This is a generalization of
Using induction, show that $4^n +15n - 1$ is divisible by $9$ for all $n \geq 1$
I want to find conditions on $a, b, c$, and $d$ with $a\ne -1, 0, 1$ such that $d\mid(a^n+bn+c)$ for $n \ge 1$.
Here is my result:
A sufficient condition is that $a+b+c \ne 0$ and all of $a+b+c, b(a-1)$, and $c(a-1)-b$ are divisible by $d$.
For the problem that prompted this, with $a=4, b=15, c=-1$, these are $18, 45,$ and $-18$.
First, let $$\gcd(a,d)=k$$therefore $$k|d|a^n+bn+c$$since $k|a$ we obtain$$k|bn+c$$ for any $n\ge 1$. This means that $$k|b+c\\k|2b+c$$so $$k|b\\k|c$$from which we can conclude that if $(a,b,c,d)$ is an answer, then so is $$\left({a',b',c',d'}\right)$$where$$a'={a\over \gcd(a,d)}\\b'={b\over \gcd(a,d)}\\c'={c\over \gcd(a,d)}\\d'={d\over \gcd(a,d)}$$which means that $\gcd(a,d)$. Therefore without loss of generality, we assume $\gcd(a,d)=1$ furthermore $d\in\Bbb N$ and solve the problem, i.e. find the 4-tuple $(a,b,c,d)$. All other answers can be found as $(ka,kb,kc,kd)$ for $k\in \Bbb Z$.
The case where $\gcd(a,d)=1$ and $d\in\Bbb N$
We show that there exists $p$ such that $1\le p\le d$ such that $$a^p\equiv 1\mod {d}$$
proof: first off, note that $$\Big\{a^k\mod d \ \Big|\ 1\le k\le d\Big\}\subseteq\Big\{1,2,\cdots ,d \Big\}$$ if such a $p$ doesn't exist, then we must have $i,j>i$ for which $$a^i\equiv a^j\mod d$$since $\gcd(a,d)=1$ we obtain $$a^{j-i}\equiv 1\mod d$$since $1\le j-i\le d$, this contradicts with our first assumption on non-existence of $p$ since we can choose $p=j-i$. This completes our proof.

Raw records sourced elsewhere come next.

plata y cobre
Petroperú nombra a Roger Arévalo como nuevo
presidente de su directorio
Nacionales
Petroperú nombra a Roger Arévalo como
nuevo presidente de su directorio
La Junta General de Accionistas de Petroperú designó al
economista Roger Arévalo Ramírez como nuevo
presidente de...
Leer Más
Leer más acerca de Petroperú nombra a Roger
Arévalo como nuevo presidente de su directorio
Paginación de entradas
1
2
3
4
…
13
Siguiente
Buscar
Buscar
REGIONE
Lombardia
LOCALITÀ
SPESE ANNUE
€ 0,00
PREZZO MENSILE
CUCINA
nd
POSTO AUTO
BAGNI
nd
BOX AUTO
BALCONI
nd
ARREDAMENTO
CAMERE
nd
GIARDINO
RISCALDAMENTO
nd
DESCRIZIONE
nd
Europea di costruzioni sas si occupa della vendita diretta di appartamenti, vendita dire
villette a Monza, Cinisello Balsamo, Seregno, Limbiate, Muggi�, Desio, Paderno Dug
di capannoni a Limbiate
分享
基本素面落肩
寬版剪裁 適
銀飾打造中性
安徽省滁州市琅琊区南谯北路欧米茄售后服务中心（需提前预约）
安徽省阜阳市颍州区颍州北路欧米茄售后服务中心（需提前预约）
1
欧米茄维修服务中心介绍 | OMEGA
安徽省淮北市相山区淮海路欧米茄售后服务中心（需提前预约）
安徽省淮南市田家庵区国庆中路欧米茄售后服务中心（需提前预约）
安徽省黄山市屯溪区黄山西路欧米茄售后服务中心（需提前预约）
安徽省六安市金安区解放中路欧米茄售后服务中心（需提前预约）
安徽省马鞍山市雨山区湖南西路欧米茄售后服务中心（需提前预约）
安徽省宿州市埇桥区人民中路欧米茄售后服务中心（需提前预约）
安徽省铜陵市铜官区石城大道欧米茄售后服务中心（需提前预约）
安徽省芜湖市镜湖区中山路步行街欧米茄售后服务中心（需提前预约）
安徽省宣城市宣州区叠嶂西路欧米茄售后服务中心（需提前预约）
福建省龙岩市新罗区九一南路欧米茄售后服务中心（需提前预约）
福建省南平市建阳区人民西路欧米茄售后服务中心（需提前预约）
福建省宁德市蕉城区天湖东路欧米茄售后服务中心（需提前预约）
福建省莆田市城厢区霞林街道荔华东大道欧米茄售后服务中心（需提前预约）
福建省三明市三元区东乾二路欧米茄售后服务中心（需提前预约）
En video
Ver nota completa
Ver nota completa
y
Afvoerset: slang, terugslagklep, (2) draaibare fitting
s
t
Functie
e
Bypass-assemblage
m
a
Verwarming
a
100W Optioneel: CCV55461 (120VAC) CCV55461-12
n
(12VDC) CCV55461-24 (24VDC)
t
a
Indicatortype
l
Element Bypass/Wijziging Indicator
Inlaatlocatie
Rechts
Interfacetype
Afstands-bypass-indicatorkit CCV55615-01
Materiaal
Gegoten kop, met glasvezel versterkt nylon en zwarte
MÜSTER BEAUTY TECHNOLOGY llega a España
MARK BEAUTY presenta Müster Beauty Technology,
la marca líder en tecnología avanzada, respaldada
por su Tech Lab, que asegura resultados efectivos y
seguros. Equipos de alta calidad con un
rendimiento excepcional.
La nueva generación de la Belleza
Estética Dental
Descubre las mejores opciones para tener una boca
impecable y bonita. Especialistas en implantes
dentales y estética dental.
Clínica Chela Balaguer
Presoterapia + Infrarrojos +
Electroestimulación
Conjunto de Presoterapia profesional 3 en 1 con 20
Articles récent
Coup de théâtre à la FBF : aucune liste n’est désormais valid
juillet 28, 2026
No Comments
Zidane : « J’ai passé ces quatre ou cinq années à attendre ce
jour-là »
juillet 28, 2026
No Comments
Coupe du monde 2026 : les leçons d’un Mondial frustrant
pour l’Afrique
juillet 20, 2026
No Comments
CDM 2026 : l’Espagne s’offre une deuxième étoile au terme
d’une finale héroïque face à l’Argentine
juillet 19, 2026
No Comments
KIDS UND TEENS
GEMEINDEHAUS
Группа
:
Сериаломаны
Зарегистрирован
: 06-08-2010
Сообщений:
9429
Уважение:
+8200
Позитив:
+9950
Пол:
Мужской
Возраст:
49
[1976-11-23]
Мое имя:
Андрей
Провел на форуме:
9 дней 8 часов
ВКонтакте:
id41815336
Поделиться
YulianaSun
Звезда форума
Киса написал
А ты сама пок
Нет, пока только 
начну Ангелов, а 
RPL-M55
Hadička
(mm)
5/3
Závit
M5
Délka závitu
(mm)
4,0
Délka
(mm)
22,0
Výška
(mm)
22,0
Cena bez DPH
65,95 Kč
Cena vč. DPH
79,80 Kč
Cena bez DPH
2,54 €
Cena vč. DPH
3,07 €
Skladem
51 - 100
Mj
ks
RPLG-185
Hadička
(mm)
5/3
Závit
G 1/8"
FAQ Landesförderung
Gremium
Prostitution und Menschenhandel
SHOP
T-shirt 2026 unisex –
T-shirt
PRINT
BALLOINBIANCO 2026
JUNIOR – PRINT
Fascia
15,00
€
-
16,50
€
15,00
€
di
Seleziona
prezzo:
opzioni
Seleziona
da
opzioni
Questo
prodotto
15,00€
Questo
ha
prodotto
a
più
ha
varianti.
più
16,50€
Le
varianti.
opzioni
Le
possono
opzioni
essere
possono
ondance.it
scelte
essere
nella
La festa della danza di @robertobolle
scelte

Since such a $p$ exists, by substituting $n\to np$ in $d|a^n+bn+c$ we conclude that$$d|a^{np}+bnp+c$$therefore $$d|bnp+c+1$$for any $n\in\Bbb Z$. Also $$d|2bnp+c+1$$ by a simple argument we obtain $$d|c+1$$ which yields to $$d|a^n+bn-1$$for $n\in \Bbb Z$ and $\gcd(a,d)=1$.
Minor Conclusion
We have proved so far that
(1) if $\gcd(a,d)=1$ then $$d|a^n+bn+c\iff d|a^n+bn-1$$
(2) the case where $\gcd(a,d)\ne 1$ can be reduced to the case with $\gcd(a,d)=1$.
If $u$ is the smallest such that $$d|a^u-1$$ we easily conclude that $$d|bu$$ then an algorithm goes like this:
Choose $a,d$ such that $\gcd(a,d)=1$ and any $c$ with $d|c+1$. Then find $1\le u\le d$ such that $d|a^u-1$ (such a $u$ exists and is unique as proved before). Therefore for any $b$ with $d|bu$ and every $n\in \Bbb Z$ we have $$d|a^n+bn+c$$
We illuminate the result with some examples:
for $a=4,b=15,c=-1$, the condition $d|c+1$ is redundant since $c+1=0$. Also $\gcd(a,d)=1$ means all the odd values of $d$. Let $d=9$ then $$9|4^3-1$$ therefore $u=3$ and $$9|3b$$ which means that $b=3k$ for any $k\in\Bbb Z$. Now let $d=45$ therefore $$45|4^6-1$$and we have $$45|6b\to 15|b$$. Choosing $b=15$ satisfies both the examples.